In making inference or decisions about the state of the nature in the Bayesian paradigm, all the relevant experimental information is given by the observed data. Then, the relevance of the likelihood principle. The Bayesian framework is conditional on data, whereas the Frequentist approach is not (J. Berger 1993).

We follow (J. Berger 1993), who in turns followed (Lindley and Phillips 1976), to illustrate the likelihood principle.

We are given a coin such that we are interested in the probability, \(\theta\), of having it come up heads when flipped. It is desired to test \(H_0. \ \theta=1/2\) versus \(H_1. \ \theta>1/2\). An experiment is conducted by flipping the coin (independently) in a series of trials, the results of which is the observation of 9 heads and 3 tails.

This is not yet enough information to specify \(f(y|\theta)\), since the series of trials was not explained. Two possibilities:

  • The experiment consisted of a predetermine 12 flips, so that \(Y=\left[Heads\right]\) would be \(\mathcal{B}(12,\theta)\), then \(l_1(\theta)=f_1(y|\theta)={\binom{{n}}{{y}}}\theta^y(1-\theta)^{n-y}=220\times\theta^9(1-\theta)^{3}.\)

  • The experiment consisted of flipping the coin until 3 tails were observed (\(r=3\)). Then, \(Y\), the number of failures (heads) until getting 3 tails, is \(\mathcal{N}\mathcal{B}(3,1-\theta)\). Then, \(l_2(\theta)=f_2(y|\theta)={\binom{{y+r-1}}{{r-1}}}(1-(1-\theta)^y(1-\theta)^{r}=55\times\theta^9(1-\theta)^{3}.\)

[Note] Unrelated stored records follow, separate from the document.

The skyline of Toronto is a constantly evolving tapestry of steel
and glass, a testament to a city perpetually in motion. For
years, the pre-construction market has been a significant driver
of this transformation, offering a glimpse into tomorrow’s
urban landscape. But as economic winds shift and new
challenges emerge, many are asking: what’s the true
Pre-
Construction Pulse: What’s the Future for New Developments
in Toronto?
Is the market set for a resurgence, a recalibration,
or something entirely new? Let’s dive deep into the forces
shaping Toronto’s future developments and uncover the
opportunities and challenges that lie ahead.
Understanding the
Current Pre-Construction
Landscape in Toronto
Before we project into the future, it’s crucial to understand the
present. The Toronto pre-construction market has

Using a Frequentist approach, the significance level of \(y=9\) using the Binomial model against \(\theta=1/2\) would be:

\[\begin{equation*} \alpha_1=P_{1/2}(Y\geq 9)=f_1(9|1/2)+f_1(10|1/2)+f_1(11|1/2)+f_1(12|1/2)=0.073. \end{equation*}\]

success <- 9 # Number of observed success in n trials
n <- 12 # Number of trials
siglevel <- sum(sapply(9:n, function(y) dbinom(y, n, 0.5)))
paste("Significance level from binomial model is", sep = " ", round(siglevel, 4))
## [1] "Significance level from binomial model is 0.073"

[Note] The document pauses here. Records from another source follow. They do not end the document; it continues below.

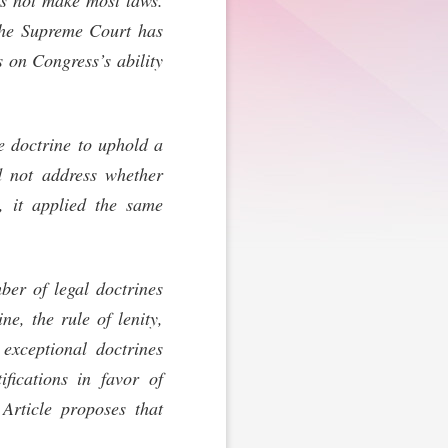
es not make most laws.
 The Supreme Court has
s on Congress’s ability
ve doctrine to uphold a
d not address whether
d, it applied the same
ber of legal doctrines
e, the rule of lenity,
exceptional doctrines
ifications in favor of
 Article proposes that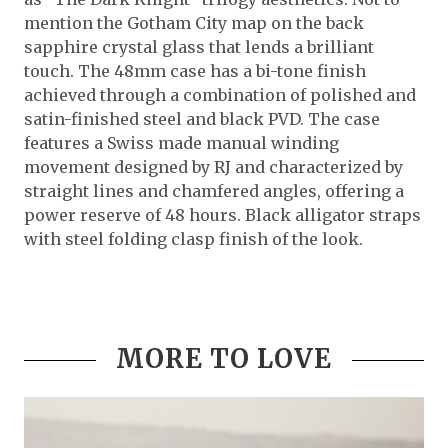
mention the Gotham City map on the back
sapphire crystal glass that lends a brilliant
touch. The 48mm case has a bi-tone finish
achieved through a combination of polished and
satin-finished steel and black PVD. The case
features a Swiss made manual winding
movement designed by RJ and characterized by
straight lines and chamfered angles, offering a
power reserve of 48 hours. Black alligator straps
with steel folding clasp finish of the look.
MORE TO LOVE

For the Negative Binomial model, the significance level would be:

\[\begin{equation*} \alpha_2=P_{1/2}(Y\geq 9)=f_2(9|1/2)+f_2(10|1/2)+\ldots=0.0327. \end{equation*}\]

success <- 3 # Number of target success (tails)
failures <- 9 # Number of failures
siglevel <- 1 - pnbinom((failures - 1), success, 0.5)
paste("Significance level from negative binomial model is", sep = " ", round(siglevel, 4))
## [1] "Significance level from negative binomial model is 0.0327"

We arrive to a different conclusions using a significance level equal to 5%, whereas we obtain the same outcomes using a Bayesian approach because the kernels of both distributions are the same.


Berger, J. 1993. Statistical Decision Theory and Bayesian Analysis. Third Edition. Springer.
Lindley, D. V., and L. D. Phillips. 1976. “Inference for a Bernoulli Process (a Bayesian View).” American Statistician 30: 112–19.